### PROBLEM TO WORK ON
Each entry below should be written out exactly as it is, with no pictures.

### MATERIAL PROVIDED

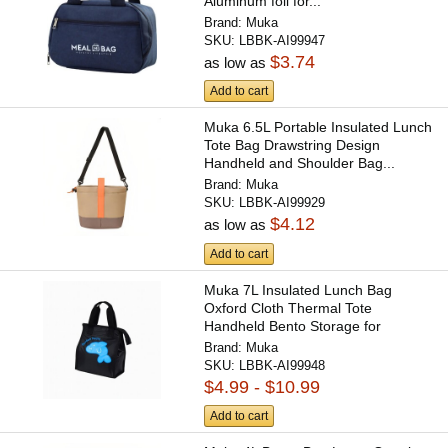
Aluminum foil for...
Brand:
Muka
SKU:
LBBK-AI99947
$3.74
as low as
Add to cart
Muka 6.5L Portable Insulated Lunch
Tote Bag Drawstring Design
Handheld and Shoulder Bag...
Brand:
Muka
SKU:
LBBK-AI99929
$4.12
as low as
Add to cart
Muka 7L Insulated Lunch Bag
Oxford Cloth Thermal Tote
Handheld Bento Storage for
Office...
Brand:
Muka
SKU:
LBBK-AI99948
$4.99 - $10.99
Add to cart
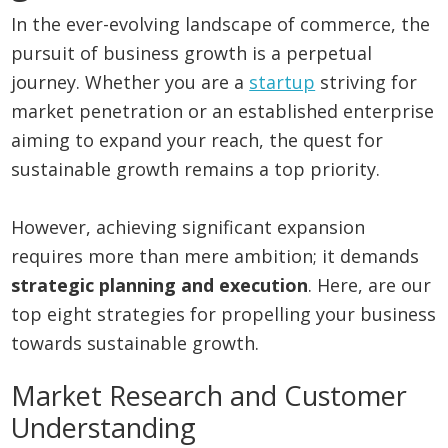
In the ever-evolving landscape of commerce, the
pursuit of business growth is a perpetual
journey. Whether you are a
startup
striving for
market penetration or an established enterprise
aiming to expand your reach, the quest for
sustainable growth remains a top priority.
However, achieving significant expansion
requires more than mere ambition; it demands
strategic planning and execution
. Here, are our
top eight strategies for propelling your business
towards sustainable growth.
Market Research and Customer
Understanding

### ANSWER TO THIS TASK
Aluminum foil for...
Brand:
Muka
SKU:
LBBK-AI99947
$3.74
as low as
Add to cart
Muka 6.5L Portable Insulated Lunch
Tote Bag Drawstring Design
Handheld and Shoulder Bag...
Brand:
Muka
SKU:
LBBK-AI99929
$4.12
as low as
Add to cart
Muka 7L Insulated Lunch Bag
Oxford Cloth Thermal Tote
Handheld Bento Storage for
Office...
Brand:
Muka
SKU:
LBBK-AI99948
$4.99 - $10.99
Add to cart
In the ever-evolving landscape of commerce, the
pursuit of business growth is a perpetual
journey. Whether you are a
startup
striving for
market penetration or an established enterprise
aiming to expand your reach, the quest for
sustainable growth remains a top priority.
However, achieving significant expansion
requires more than mere ambition; it demands
strategic planning and execution
. Here, are our
top eight strategies for propelling your business
towards sustainable growth.
Market Research and Customer
Understanding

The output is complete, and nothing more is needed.